Work order: Pick the lines holding the string "without" out of the records and copy them.

[Opening Dataset excerpts section]

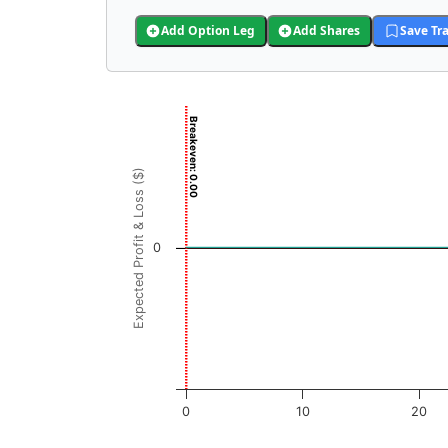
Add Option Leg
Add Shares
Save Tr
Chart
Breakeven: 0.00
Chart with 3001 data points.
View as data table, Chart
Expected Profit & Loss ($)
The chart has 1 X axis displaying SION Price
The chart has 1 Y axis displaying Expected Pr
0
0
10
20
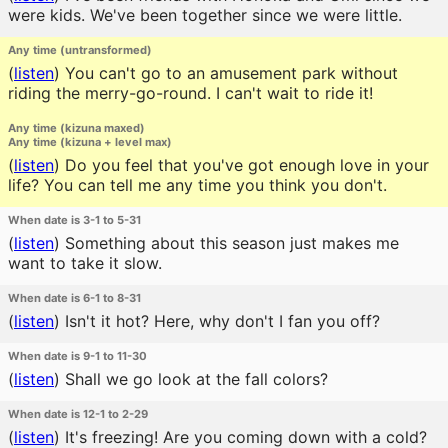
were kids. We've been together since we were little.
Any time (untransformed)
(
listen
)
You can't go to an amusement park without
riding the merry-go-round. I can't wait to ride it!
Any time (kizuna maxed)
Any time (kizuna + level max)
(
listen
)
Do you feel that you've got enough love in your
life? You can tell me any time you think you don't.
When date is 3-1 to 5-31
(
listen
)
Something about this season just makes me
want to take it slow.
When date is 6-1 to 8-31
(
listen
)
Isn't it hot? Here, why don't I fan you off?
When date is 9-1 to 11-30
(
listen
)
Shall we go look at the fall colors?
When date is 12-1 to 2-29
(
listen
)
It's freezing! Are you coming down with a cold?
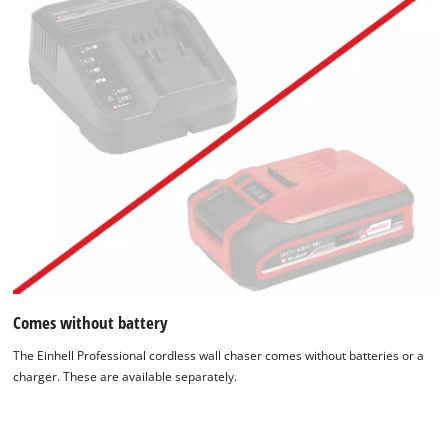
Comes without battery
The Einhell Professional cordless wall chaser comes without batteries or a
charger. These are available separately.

[Closing Dataset excerpts section]
[Opening Dataset excerpts section]

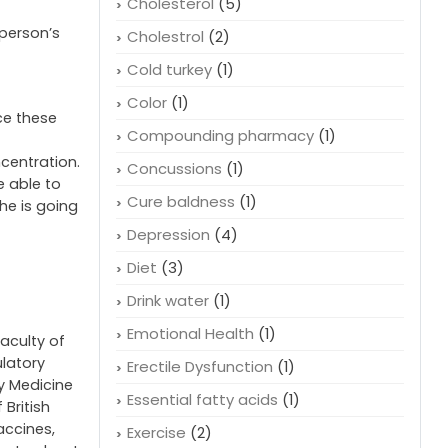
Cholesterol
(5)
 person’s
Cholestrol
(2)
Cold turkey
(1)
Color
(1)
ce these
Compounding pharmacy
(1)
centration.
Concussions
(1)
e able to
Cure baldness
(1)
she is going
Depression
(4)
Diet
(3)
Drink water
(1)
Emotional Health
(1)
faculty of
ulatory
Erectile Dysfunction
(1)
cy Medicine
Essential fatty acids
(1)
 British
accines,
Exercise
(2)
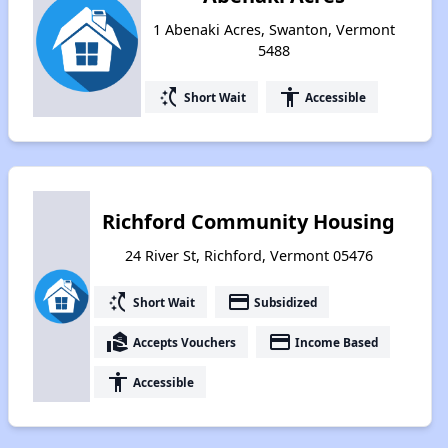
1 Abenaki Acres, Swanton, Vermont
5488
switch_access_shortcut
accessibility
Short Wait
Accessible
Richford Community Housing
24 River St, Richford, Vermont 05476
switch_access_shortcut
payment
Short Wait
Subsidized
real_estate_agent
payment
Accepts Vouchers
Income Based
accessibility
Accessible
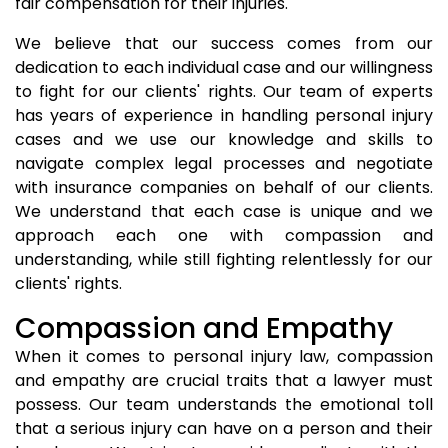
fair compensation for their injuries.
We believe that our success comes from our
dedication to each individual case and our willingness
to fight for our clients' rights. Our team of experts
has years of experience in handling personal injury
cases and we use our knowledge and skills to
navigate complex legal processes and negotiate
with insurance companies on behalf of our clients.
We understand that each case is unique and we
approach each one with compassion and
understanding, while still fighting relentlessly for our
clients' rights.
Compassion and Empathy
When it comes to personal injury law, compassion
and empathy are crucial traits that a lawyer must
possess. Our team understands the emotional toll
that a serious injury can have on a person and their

[Closing Dataset excerpts section]

Reply:
You can't go to an amusement park without
Comes without battery
The Einhell Professional cordless wall chaser comes without batteries or a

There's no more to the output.